本文:
成長のために自分を開く

高長恭は500騎を率いて北周軍に対して再突入し、洛陽城西北角の金墉城にたどりついた。しかし、包囲が厳しかったため、城の守備兵たちには高長恭の率いる部隊が味方かどうか分からなかった。そこで高長恭が兜を脱いで素顔をさらしたところ、味方であること知った守備兵たちは弩を下ろして開門し、このことにより北周に勝利したという。

https://ja.wikipedia.org/wiki/蘭陵王

こんにちは、シバタアキラです。

改めて、自分のこれまでについて振り返る日々です。幸いにもこれまで類稀なる経験から自分を成長させる機会に恵まれてきたと感じています。3年も経つと過去の自分が恥ずかしくなるような変化を感じるとともに、最近では自分の組織のメンバーの成長の手助けもできるようになりました。その中でキーとなるのは、何よりも自分自身に対する深い理解を持つことです。なぜなら、自分のことを理解して相対的に位置付けることは、多くの場合他人のことを理解することにもつながるし、自分の特徴や他者との違いの理解に基づいてコミュニケーションをすることができるようになれば、他者との関係性を充実させることができるからです。

自分自身に向かい合うことは時として辛いことで、普段は目を背けているような自分の短所や、苦手なことに光を当てなくてはなりません。「自分の強みにだけフォーカスしろ」というのはたまにきかれますが、成長過程のヒューマンにはあまりいいアドバイスだとは思いません。さらに、そのような振り返りの過程や、そこで学んだことを周りの人たちに共有するのはとても勇気が要ります。「人のアドバイスなんか聞かず、自分の信じている通りにやれ」というのも、言われたことがありますが、本当に大切なのは「人からのアドバイスを聞き分ける(違いを区別するという意味の)こと」だと知りました。だから周りの人に共有することはマストではないけれど、私の経験ではそのようにして自分の弱みを見せること(英語だとvulnerabilityとか言いますね、発音難しいけど)は自分自身を受け入れる上でも、周りからの理解を得る上でも効果的だったと思います。

記録データ:

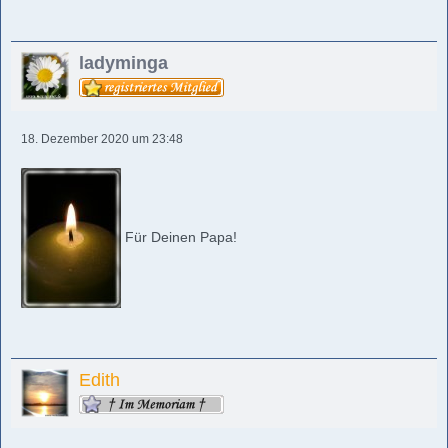
ladyminga
18. Dezember 2020 um 23:48
Für Deinen Papa!
Edith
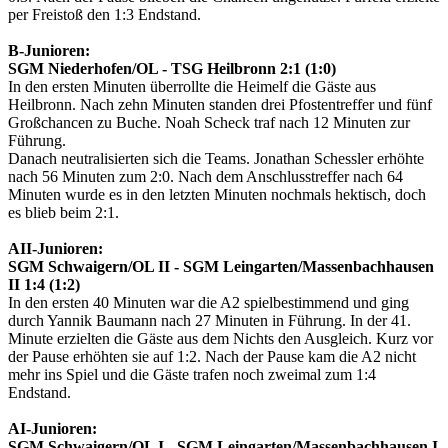
per Freistoß den 1:3 Endstand.
B-Junioren:
SGM Niederhofen/OL - TSG Heilbronn 2:1 (1:0)
In den ersten Minuten überrollte die Heimelf die Gäste aus
Heilbronn. Nach zehn Minuten standen drei Pfostentreffer und fünf
Großchancen zu Buche. Noah Scheck traf nach 12 Minuten zur
Führung.
Danach neutralisierten sich die Teams. Jonathan Schessler erhöhte
nach 56 Minuten zum 2:0. Nach dem Anschlusstreffer nach 64
Minuten wurde es in den letzten Minuten nochmals hektisch, doch
es blieb beim 2:1.
AII-Junioren:
SGM Schwaigern/OL II - SGM Leingarten/Massenbachhausen
II 1:4 (1:2)
In den ersten 40 Minuten war die A2 spielbestimmend und ging
durch Yannik Baumann nach 27 Minuten in Führung. In der 41.
Minute erzielten die Gäste aus dem Nichts den Ausgleich. Kurz vor
der Pause erhöhten sie auf 1:2. Nach der Pause kam die A2 nicht
mehr ins Spiel und die Gäste trafen noch zweimal zum 1:4
Endstand.
AI-Junioren:
SGM Schwaigern/OL I - SGM Leingarten/Massenbachhausen I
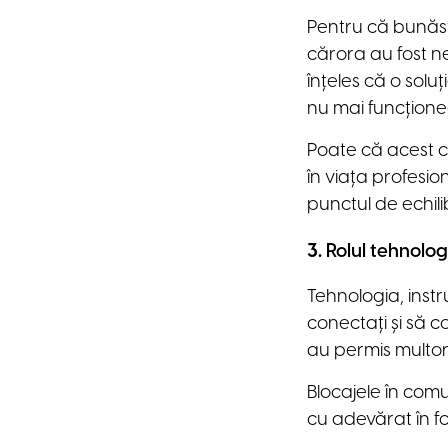
Pentru că bunăst
cărora au fost ne
înțeles că o solu
nu mai funcționea
Poate că acest c
în viața profesi
punctul de echili
3.
Rolul tehnologi
Tehnologia, inst
conectați și să co
au permis multor 
Blocajele în comu
cu adevărat în for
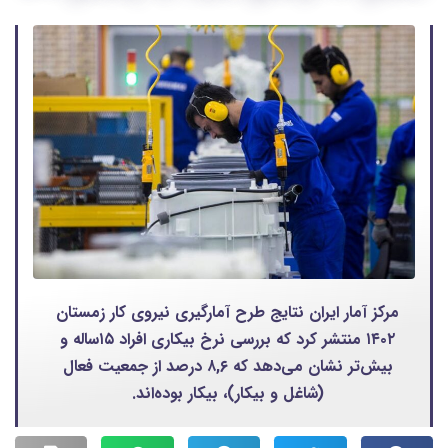
مرکز آمار ایران نتایج طرح آمارگیری نیروی کار زمستان
۱۴۰۲ منتشر کرد که بررسی نرخ بیکاری افراد ۱۵ساله و
بیش‌تر نشان می‌دهد که ۸,۶ درصد از جمعیت فعال
(شاغل و بیکار)، بیکار بوده‌اند.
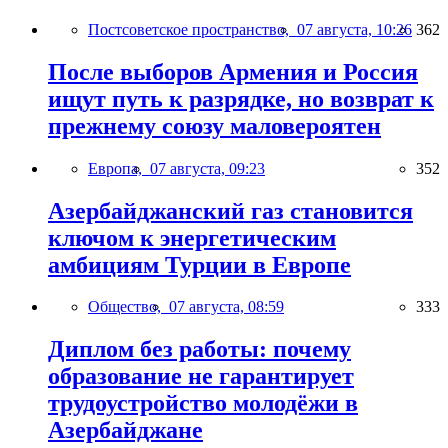
Постсоветское пространство,
07 августа, 10:26
362
После выборов Армения и Россия
ищут путь к разрядке, но возврат к
прежнему союзу маловероятен
Европа,
07 августа, 09:23
352
Азербайджанский газ становится
ключом к энергетическим
амбициям Турции в Европе
Общество,
07 августа, 08:59
333
Диплом без работы: почему
образование не гарантирует
трудоустройство молодёжи в
Азербайджане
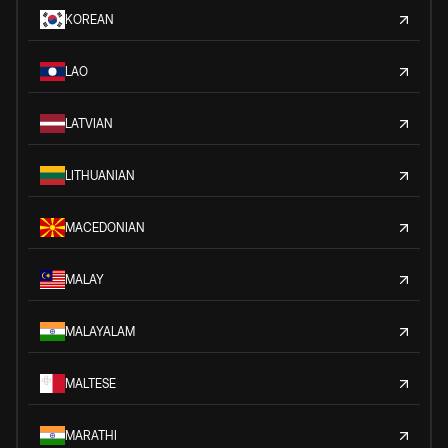
KOREAN
LAO
LATVIAN
LITHUANIAN
MACEDONIAN
MALAY
MALAYALAM
MALTESE
MARATHI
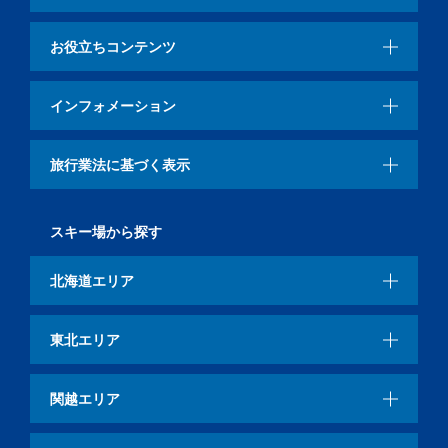
お役立ちコンテンツ
インフォメーション
旅行業法に基づく表示
スキー場から探す
北海道エリア
東北エリア
関越エリア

課題 1:
本文について、次の問いに答えなさい。
(a) 高長恭が北周軍に再突入したとき、率いていたのは何騎か。
(b) 筆者は、何年経つと過去の自分が恥ずかしくなるような変化を感じると述べているか。
(c) 筆者が本当に大切だと知ったこととして挙げているのは何か。
課題 2: 本文のうち、「高長恭は500騎を率いて北周」という語句を含む箇所から始まり「でも効果的だったと思います。」で終わる部分を、一字一句違えずに書き写しなさい。

解答例 1:
(a) 500騎
(b) 3年
(c) 「人からのアドバイスを聞き分ける(違いを区別するという意味の)こと」

解答例 2:
高長恭は500騎を率いて北周軍に対して再突入し、洛陽城西北角の金墉城にたどりついた。しかし、包囲が厳しかったため、城の守備兵たちには高長恭の率いる部隊が味方かどうか分からなかった。そこで高長恭が兜を脱いで素顔をさらしたところ、味方であること知った守備兵たちは弩を下ろして開門し、このことにより北周に勝利したという。

https://ja.wikipedia.org/wiki/蘭陵王

こんにちは、シバタアキラです。

改めて、自分のこれまでについて振り返る日々です。幸いにもこれまで類稀なる経験から自分を成長させる機会に恵まれてきたと感じています。3年も経つと過去の自分が恥ずかしくなるような変化を感じるとともに、最近では自分の組織のメンバーの成長の手助けもできるようになりました。その中でキーとなるのは、何よりも自分自身に対する深い理解を持つことです。なぜなら、自分のことを理解して相対的に位置付けることは、多くの場合他人のことを理解することにもつながるし、自分の特徴や他者との違いの理解に基づいてコミュニケーションをすることができるようになれば、他者との関係性を充実させることができるからです。

自分自身に向かい合うことは時として辛いことで、普段は目を背けているような自分の短所や、苦手なことに光を当てなくてはなりません。「自分の強みにだけフォーカスしろ」というのはたまにきかれますが、成長過程のヒューマンにはあまりいいアドバイスだとは思いません。さらに、そのような振り返りの過程や、そこで学んだことを周りの人たちに共有するのはとても勇気が要ります。「人のアドバイスなんか聞かず、自分の信じている通りにやれ」というのも、言われたことがありますが、本当に大切なのは「人からのアドバイスを聞き分ける(違いを区別するという意味の)こと」だと知りました。だから周りの人に共有することはマストではないけれど、私の経験ではそのようにして自分の弱みを見せること(英語だとvulnerabilityとか言いますね、発音難しいけど)は自分自身を受け入れる上でも、周りからの理解を得る上でも効果的だったと思います。